Emmanuel Berl le pacifiste*

Emmanuel Berl, Prise de sang, présentation et biochronologie de Bernard Morlino, postface de Bernard de Fallois, Paris, Les Belles Lettres, coll. « Le goût des idées », 2020, 250 pages, 13,90 €.

Combattant en 1914, munichois en 1938, comparse de Pierre Drieu la Rochelle avant 1939, apparenté à Marcel Proust et à Henri Bergson, Emmanuel Berl est l’une des figures emblématiques de la vie intellectuelle et littéraire de la France au début du XXe siècle. Sa trajectoire sinueuse, des radicaux et du Front populaire à la réécriture de deux discours de Philippe Pétain, reflète les crispations de l’époque. Essai au style enlevé, Prise de sang est l’examen de conscience d’un juif diasporique, pacifiste non repenti, qui tente de comprendre la réticence des Français devant la guerre et le progrès industriel, qui débouche sur l’écroulement face à l’Allemagne et sur l’Occupation.

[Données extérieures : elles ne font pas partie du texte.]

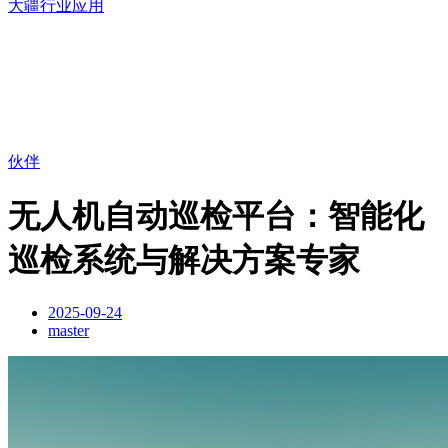
大疆行业应用
伙伴
无人机自动巡检平台：智能化
巡检系统与解决方案专家
2025-09-24
master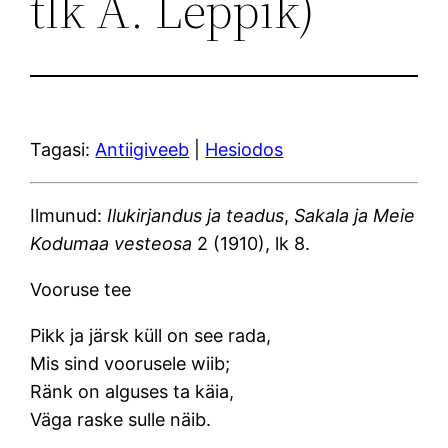
tlk A. Leppik)
Tagasi:
Antiigiveeb
|
Hesiodos
Ilmunud:
Ilukirjandus ja teadus
,
Sakala ja Meie
Kodumaa vesteosa
2 (1910), lk 8.
Vooruse tee
Pikk ja järsk küll on see rada,
Mis sind voorusele wiib;
Ränk on alguses ta käia,
Väga raske sulle näib.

Dans ce livre, Berl rabroue Mauriac et Kessel pour leurs dérives antisémites, pardonne à Drieu son ralliement à Vichy, parcourt l’histoire diplomatique de l’Europe. Français avant d’être juif, il se sent trahi par cette France qu’il chérit tant et qui, sous le joug du Maréchal, l’a expulsé de la communauté nationale au motif qu’il était juif. Il déplore la tolérance de son pays vis-à-vis de l’antisémitisme, mais n’en réaffirme pas moins sa flamme à la France. Patriote plutôt que nationaliste, Berl se convertit au sionisme en 1946, à cinquante-quatre ans.

Philippe Boulanger

* Auteur de Jean-François Revel. La démocratie libérale à l’épreuve du XXe siècle (Les Belles Lettres, 2014).